Zusammengehalten und koordiniert werden die Angebote von Andrea Schreiber. »Gerade ehrenamtliche Arbeit braucht eine gute Koordination«, sagt die terre des hommes-Aktive. »Wir bereiten die Ehrenamtlichen auf ihre Arbeit vor und begleiten sie. Voraussetzung für die Arbeit mit Kindern ist beispielsweise ein erweitertes polizeiliches Führungszeugnis.«

Die Oberhausener terre des hommes-Gruppe hatte bereits 1983 einen Verein gegründet, um professionell helfen und dafür Personal einstellen zu können. So hat sich terre des hommes in Oberhausen zu einem wichtigen Akteur bei allen Fragen rund um Eine-Welt-, Flüchtlingsarbeit und die Integration von Ausländern etabliert. Holger Füngerlings treibt die Vernetzung der unterschiedlichen Akteure voran, um Einfluss auf politische Entscheidungen in der 200.000-Einwohner-Stadt zu nehmen. Ein großer Erfolg war die Verabschiedung eines Flüchtlingskonzepts, das die Stadt Oberhausen gemeinsam mit kirchlichen und zivilgesellschaftlichen Akteuren wie terre des hommes entwickelt hat.

Beitrag zur Integration

Auch fachlich leistet terre des hommes einen großen Beitrag zur Integration von Flüchtlingen. So betreut Andrea Schreiber vier Flüchtlingsheime mit rund 700 Bewohnern, also etwa jedem vierten Oberhausener Flüchtling. Neben Sprachkursen und offener Spielzeit kümmert sich terre des hommes um alle schulischen oder KiTa-Angelegenheiten. »Ich bin das Scharnier zwischen Schulen und KiTas, Familien, dem kommunalen Integrationszentrum und den städtischen Behörden«, beschreibt Andrea Schreiber ihre Rolle. Sie sucht Betreuungs- oder Schulplätze, übernimmt die Anmeldung und begleitet Eltern und Kinder am ersten Tag. Auch danach ist sie Ansprechpartnerin für Eltern wie Lehrer bei Fragen und Problemen. Eine große Arbeitserleichterung für die Lehrkräfte, für die gerade in der Anfangszeit die Kommunikation aufgrund sprachlicher und kultureller Hürden schwierig ist. »Die Unterstützung erleichtert den Schulstart, aber auch später den Schulalltag«, bestätigt Grundschullehrerin Bernadette Twiehaus. Wenn ein Kind nicht zur Schule kommt, könne sie Andrea Schreiber direkt eine Nachricht schicken und darum bitten, die Eltern anzusprechen. Auch bei Elterngesprächen frage sie die Kollegin an, zu denen Andrea Schreiber dann meistens einen Übersetzer mitbringt.

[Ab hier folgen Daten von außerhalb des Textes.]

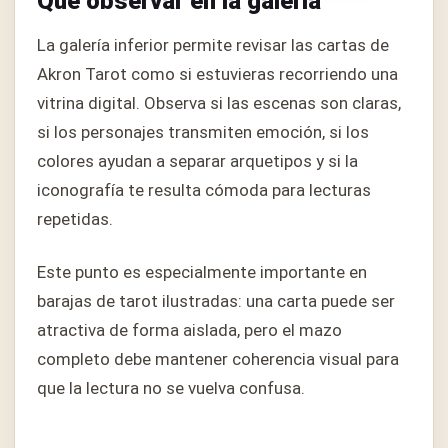
Qué observar en la galería
La galería inferior permite revisar las cartas de
Akron Tarot como si estuvieras recorriendo una
vitrina digital. Observa si las escenas son claras,
si los personajes transmiten emoción, si los
colores ayudan a separar arquetipos y si la
iconografía te resulta cómoda para lecturas
repetidas.
Este punto es especialmente importante en
barajas de tarot ilustradas: una carta puede ser
atractiva de forma aislada, pero el mazo
completo debe mantener coherencia visual para
que la lectura no se vuelva confusa.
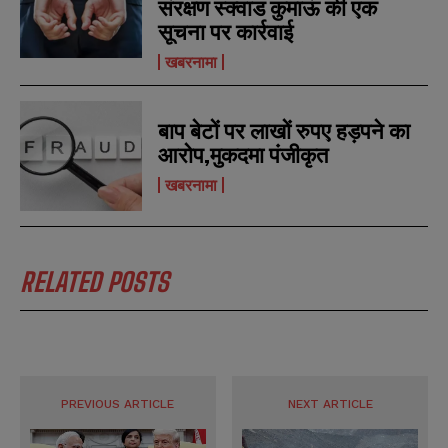
संरक्षण स्क्वाड कुमाऊं की एक
सूचना पर कार्रवाई
खबरनामा
बाप बेटों पर लाखों रुपए हड़पने का
आरोप,मुकदमा पंजीकृत
खबरनामा
RELATED POSTS
PREVIOUS ARTICLE
NEXT ARTICLE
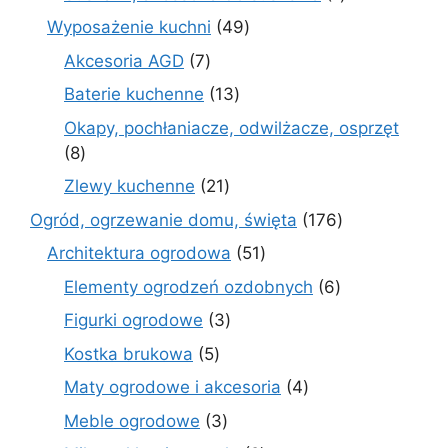
produkt
49
Wyposażenie kuchni
49
produktów
7
Akcesoria AGD
7
produktów
13
Baterie kuchenne
13
produktów
Okapy, pochłaniacze, odwilżacze, osprzęt
8
8
produktów
21
Zlewy kuchenne
21
produktów
176
Ogród, ogrzewanie domu, święta
176
produktów
51
Architektura ogrodowa
51
produktów
6
Elementy ogrodzeń ozdobnych
6
produktów
3
Figurki ogrodowe
3
produkty
5
Kostka brukowa
5
produktów
4
Maty ogrodowe i akcesoria
4
produkty
3
Meble ogrodowe
3
produkty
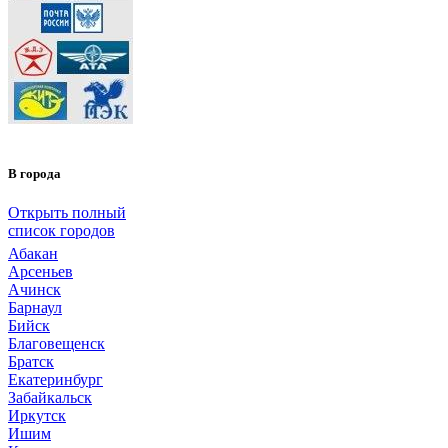
В города
Открыть полный
список городов
Абакан
Арсеньев
Ачинск
Барнаул
Бийск
Благовещенск
Братск
Екатеринбург
Забайкальск
Иркутск
Ишим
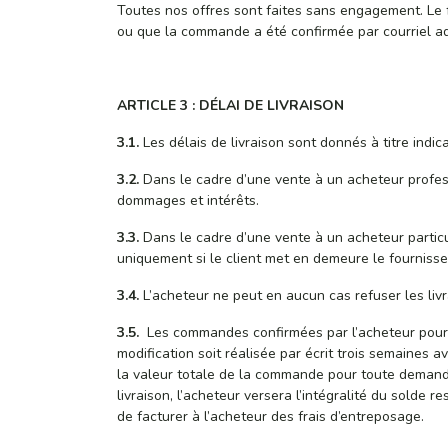
Toutes nos offres sont faites sans engagement. Le 
ou que la commande a été confirmée par courriel ad
ARTICLE 3 : DÉLAI DE LIVRAISON
3.1.
Les délais de livraison sont donnés à titre indic
3.2.
Dans le cadre d’une vente à un acheteur profess
dommages et intérêts.
3.3.
Dans le cadre d’une vente à un acheteur particul
uniquement si le client met en demeure le fournisse
3.4.
L’acheteur ne peut en aucun cas refuser les livra
3.5.
Les commandes confirmées par l’acheteur pour f
modification soit réalisée par écrit trois semaines 
la valeur totale de la commande pour toute demande
livraison, l’acheteur versera l’intégralité du solde r
de facturer à l’acheteur des frais d’entreposage.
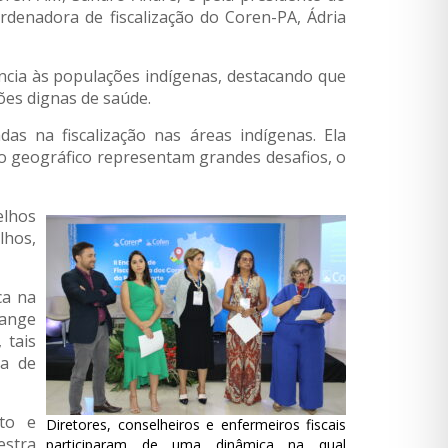
rdenadora de fiscalização do Coren-PA, Ádria
tência às populações indígenas, destacando que
ões dignas de saúde.
das na fiscalização nas áreas indígenas. Ela
sso geográfico representam grandes desafios, o
elhos
lhos,
ca na
range
 tais
ia de
oto e
Diretores, conselheiros e enfermeiros fiscais
estra
participaram de uma dinâmica na qual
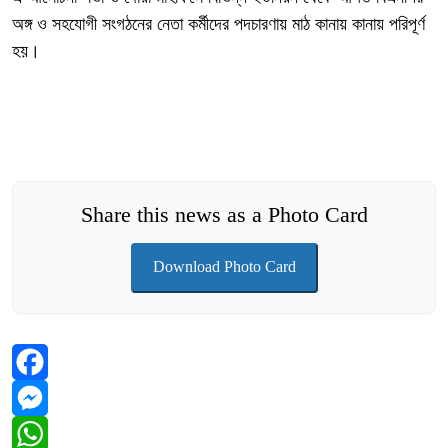
অঙ্গ ও সহযোগী সংগঠনের নেতা কর্মীদের পদচারণায় মাঠ কানায় কানায় পরিপূর্ণ
হয়।
Share this news as a Photo Card
Download Photo Card
Facebook
Messenger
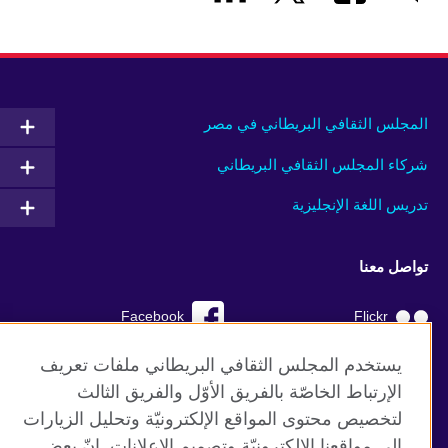
المجلس الثقافي البريطاني في مصر
شركاء المجلس الثقافي البريطاني
تدريس اللغة الإنجليزية
تواصل معنا
Facebook
Flickr
YouTube
RSS
يستخدم المجلس الثقافي البريطاني ملفات تعريف
الإرتباط الخاصّة بالفريق الأوّل والفريق الثالث
TikTok
لتخصيص محتوى المواقع الإلكترونيّة وتحليل الزيارات
إلى مواقعنا الإلكترونيّة وتصميم الإعلانات. إنّ بعض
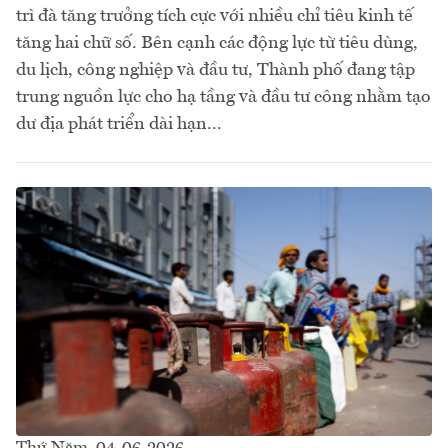
trì đà tăng trưởng tích cực với nhiều chỉ tiêu kinh tế
tăng hai chữ số. Bên cạnh các động lực từ tiêu dùng,
du lịch, công nghiệp và đầu tư, Thành phố đang tập
trung nguồn lực cho hạ tầng và đầu tư công nhằm tạo
dư địa phát triển dài hạn...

Für Blerina und ihre Familie hat die Unterstützung von terre des hommes das Ankommen in Oberhausen erleichtert. »Es ist wichtig, dass die Kinder in den Kindergarten und in die Schule gehen«, sagt die zweifache Mutter. Wie ihre Zukunft in Deutschland aussieht, ist ungewiss. Doch zumindest weiß sie, dass ihre Kinder in den Angeboten von terre des hommes gut aufgehoben sind.